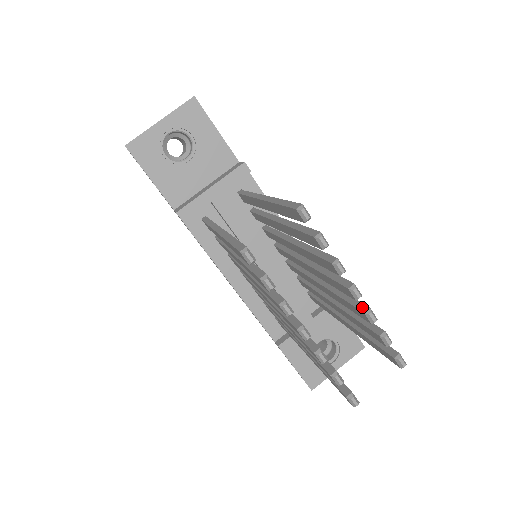
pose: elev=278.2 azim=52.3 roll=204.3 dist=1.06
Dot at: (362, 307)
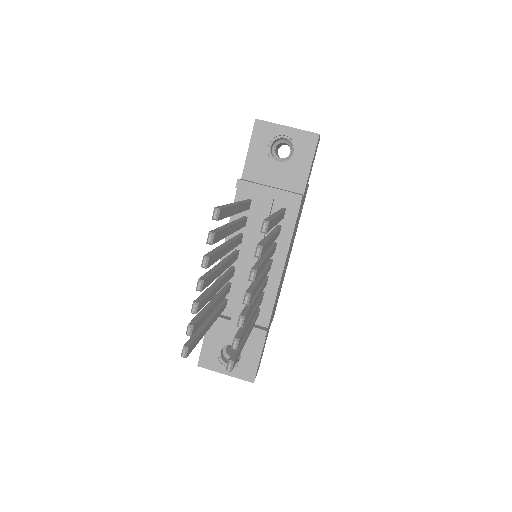
Dot at: (244, 313)
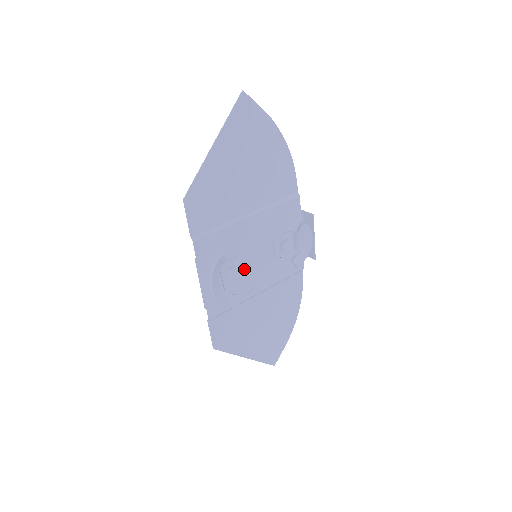
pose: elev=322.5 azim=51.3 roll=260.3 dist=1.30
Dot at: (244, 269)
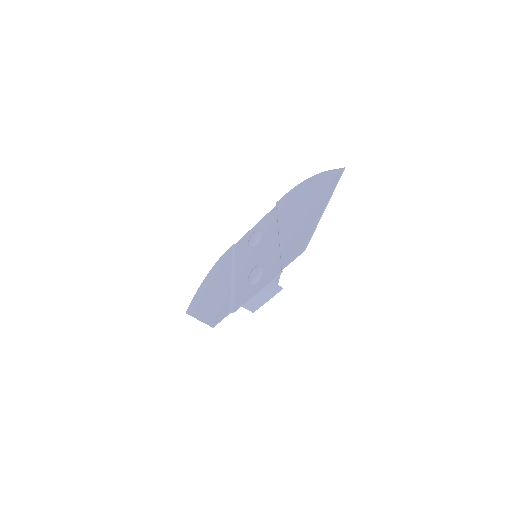
Dot at: (252, 268)
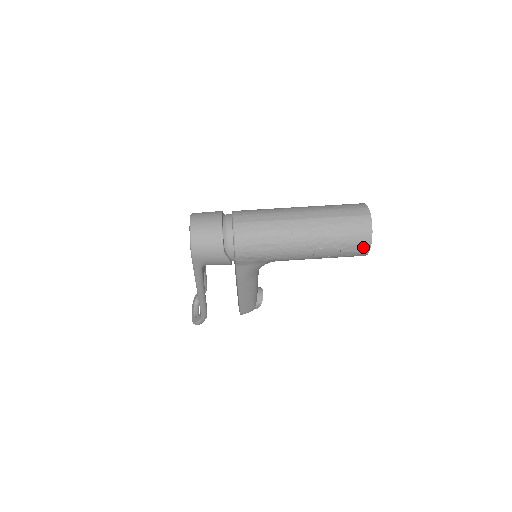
━━━━━━
● **STATED TASK**: Reproduce every line of the material above verbatim, omitting the pictures.

● **EXPECTED ANSWER**:
pose: elev=278.2 azim=52.3 roll=204.3 dist=1.06
Dot at: (362, 307)
Dot at: (244, 313)
pose: elev=322.5 azim=51.3 roll=260.3 dist=1.30
Dot at: (244, 269)
Dot at: (252, 268)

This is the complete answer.